Did anyone ever get them actually working on a US T3? If so then I request video of rear turn signal
From what I understand, i need to
a) flip a tab in cluster to provide power to a currently unused turn socket on the US T3
b) plug in amber bulbs into turn socket - (what is the correct bulb specification to use?)
c) cut hole/space in outer trim to accommodate turn bulb
d) make unknown change in vag-com to make these bulbs flash instead of the red brake bulb when signalling.
Does this sound correct?
Alternative but more expensive option is to purchase euro/row rear clusters i guess, there must be a part number for this. but d) vag-com change probably necessary.
Yes it will need vag-com work as the computer have to be changed from North America (same brake/blinker) to probably ROW (with red brake and amber blinker).
This may lead to trailer light issue as it would change the trailer lights to individual brake and blinker lights so American brake/blinker combo doesn't work anymore.
I agree too on the amber however without VAG coding I settled for the added bulb.
however if we could just get the rear turn function to completely turn off and on when the parking lights are on we would be in a much better situation.
I found that swapping out LEDs didn't do much in terms of noticeability since the wattage difference between parking and brake(or turn) is still the same. the difference is just not that noticeable.
test: go out at night, turn a signal on. compare that to having the parking lights on while signaling. you'll notice now noticeable it is completely off and then on vs. parking/turn(brake). it's terrible in my opinion and almost all current VW's suffer from this.
I'd buy a VAG-COM solely for this mod simply for safety!
New 2012 TDI TReg owner here! thanks to this thread I got the VIM, LED brightness and Convenience windows activated.
A note on the VIM -on the last step; to reset the RNS 850 you hold down: Phone + Climate + Nav + Traffic + center knob button
My current wish list for modifications:
1. 5 blinks for auto blinker
2. Change Alt. Speed Display to read in mph instead of km/h
3. Ability to play video from iPhone on screen (via bluetooth or dock)

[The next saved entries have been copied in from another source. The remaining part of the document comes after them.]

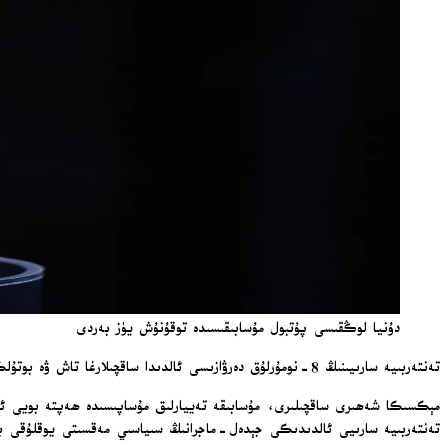
دۇنيا لوڭقىسى پۇتبول مۇسابىقىسىدە توقۇنۇش يۈز بەردى
تەنتەربىيە سارىيىنىڭ 8-نومۇرلۇق دەرۋازىسى ئالدىدا ساقچىلارغا تاش ۋە بوتۇلكىلار ئېتىلغان بولۇپ، يەرلىك مەتبۇئاتلار ۋەقەلەر نەتىجىسىدە ئونلىغان كىشىنىڭ قولغا ئېلىنغانلىقىنى خەۋەر قىلدى.
تەنتەربىيە سارىيى ئالدىدىكى جېدەل-ماجرانىڭ سىياسىي مەقسىتى يوقلۇقى ب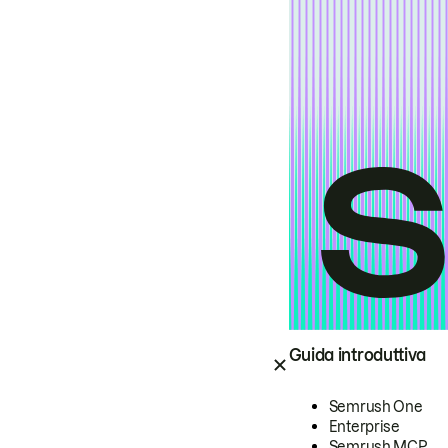
Guida introduttiva
Semrush One
Enterprise
Semrush MCP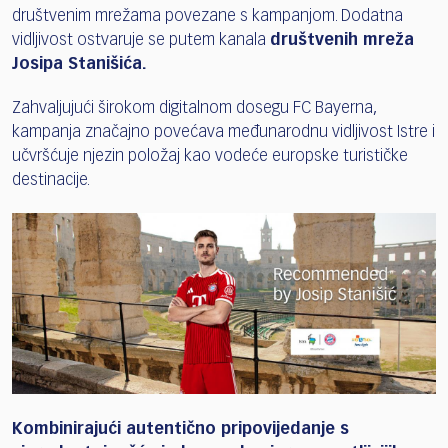
društvenim mrežama povezane s kampanjom. Dodatna
vidljivost ostvaruje se putem kanala
društvenih mreža
Josipa Stanišića.
Zahvaljujući širokom digitalnom dosegu FC Bayerna,
kampanja značajno povećava međunarodnu vidljivost Istre i
učvršćuje njezin položaj kao vodeće europske turističke
destinacije.
Kombinirajući autentično pripovijedanje s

2. Try setting the language to UK English then just change all your units back to standard rather then metric. This worked on the previous gen Tregs as well. Nothing will be harmed and worst case again is it does nothing.
3. No idea on that one.
NHTSA says amber turn signals "may be 5.3% safer than red". I'm not sure I'd call that "Much Safer" but I personally prefer amber over red.

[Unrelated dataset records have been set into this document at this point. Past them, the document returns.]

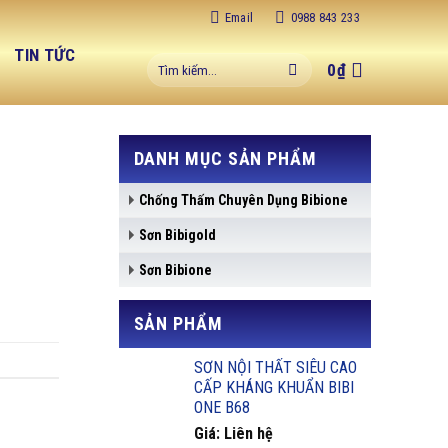
Email
0988 843 233
C
TIN TỨC
Tìm
0
₫
kiếm:
DANH MỤC SẢN PHẨM
Chống Thấm Chuyên Dụng Bibione
Sơn Bibigold
Sơn Bibione
SẢN PHẨM
SƠN NỘI THẤT SIÊU CAO
CẤP KHÁNG KHUẨN BIBI
ONE B68
Giá: Liên hệ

Byte 18 bit 5 checked off.
Byte 1, bits 0, 2 and 3 are checked off. sorry for blurry photo.
And byte 0 bit 1 is checked.
This may or may not account for preventing the rear door from automatically opening when the trailer is engaged and lights plugged in the 7 blade electrical connector, so check it with your key fob for clearance after long coding before opening your rear hatch with the remote.
Last edited by Audi5000tdi; 09-04-2012 at 12:23 AM.